Quando si parla di ciclo produttivo non ci si riferisce esclusivamente all’impiego dell’acqua potabile come ingrediente del prodotto alimentare, ma anche all’acqua utilizzata per il lavaggio di alimenti (ad esempio, le verdure), per la produzione di ghiaccio e vapore o per la pulizia, la sanificazione e il risciacquo di impianti, superfici di lavoro e attrezzature che vengono a contatto con gli alimenti. L’autocontrollo dell’impresa alimentare deve pertanto prevedere la verifica che nello stabilimento sia impiegata costantemente acqua che non influisca negativamente in modo diretto o indiretto sulla salubrità del prodotto finale.
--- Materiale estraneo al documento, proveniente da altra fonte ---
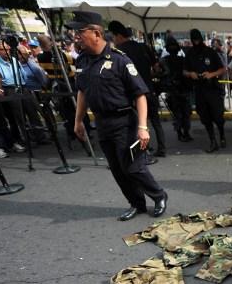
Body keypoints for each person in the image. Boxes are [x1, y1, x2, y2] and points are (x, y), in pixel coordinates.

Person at [68, 11, 167, 221]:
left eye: (79, 32)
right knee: (117, 170)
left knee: (132, 166)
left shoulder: (120, 59)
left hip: (124, 122)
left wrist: (143, 127)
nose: (76, 36)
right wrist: (78, 121)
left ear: (95, 33)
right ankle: (137, 204)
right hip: (102, 123)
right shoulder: (83, 61)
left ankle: (159, 195)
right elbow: (82, 92)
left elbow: (140, 94)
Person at [108, 21, 166, 157]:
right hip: (149, 88)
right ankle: (162, 148)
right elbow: (156, 68)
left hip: (132, 92)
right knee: (156, 121)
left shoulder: (119, 52)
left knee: (139, 123)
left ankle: (145, 149)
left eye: (113, 37)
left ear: (118, 36)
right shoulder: (144, 47)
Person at [184, 28, 227, 153]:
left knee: (218, 116)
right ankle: (213, 141)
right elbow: (184, 71)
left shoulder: (210, 52)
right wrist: (190, 74)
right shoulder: (190, 53)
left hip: (212, 89)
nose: (196, 42)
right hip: (199, 90)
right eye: (194, 40)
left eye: (198, 39)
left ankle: (222, 135)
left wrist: (211, 74)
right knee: (205, 117)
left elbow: (222, 69)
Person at [159, 36, 193, 142]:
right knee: (179, 113)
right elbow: (163, 74)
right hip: (174, 91)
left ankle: (184, 133)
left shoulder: (181, 60)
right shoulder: (164, 61)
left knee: (184, 113)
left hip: (181, 90)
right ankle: (181, 133)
In uno stabilimento possono verificarsi situazioni diverse tra loro. Infatti, l’impresa può approvvigionarsi di acqua da acquedotto pubblico o da una captazione privata o anche da entrambi. In tutti i casi, deve essere rispettato quanto previsto dal decreto ministeriale 174/04 sulla conformità dei materiali e degli oggetti che possono essere utilizzati negli impianti fissi di captazione, trattamento, adduzione e distribuzione delle acque destinate al consumo umano. Inoltre, si evidenzia che le eventuali analisi sui campioni di acqua effettuate nell’ambito delle procedure di autocontrollo devono essere eseguite in conformità della legge 88/09 e dell’accordo di Conferenza Stato-Regioni 78/CSR/2010, come modificato ed integrato dall’accordo di Conferenza Stato-Regioni 84/CSR/2015. In altre parole, tali analisi devono essere eseguite dai laboratori che effettuano analisi nell’ambito dell’autocontrollo delle imprese alimentari, iscritti negli elenchi regionali che sono stati istituiti ai sensi delle sopra citate norme e che devono essere in possesso di specifiche prove accreditate sulle acque potabili ai sensi della norma UNI CEI EN ISO/IEC 17025:2005.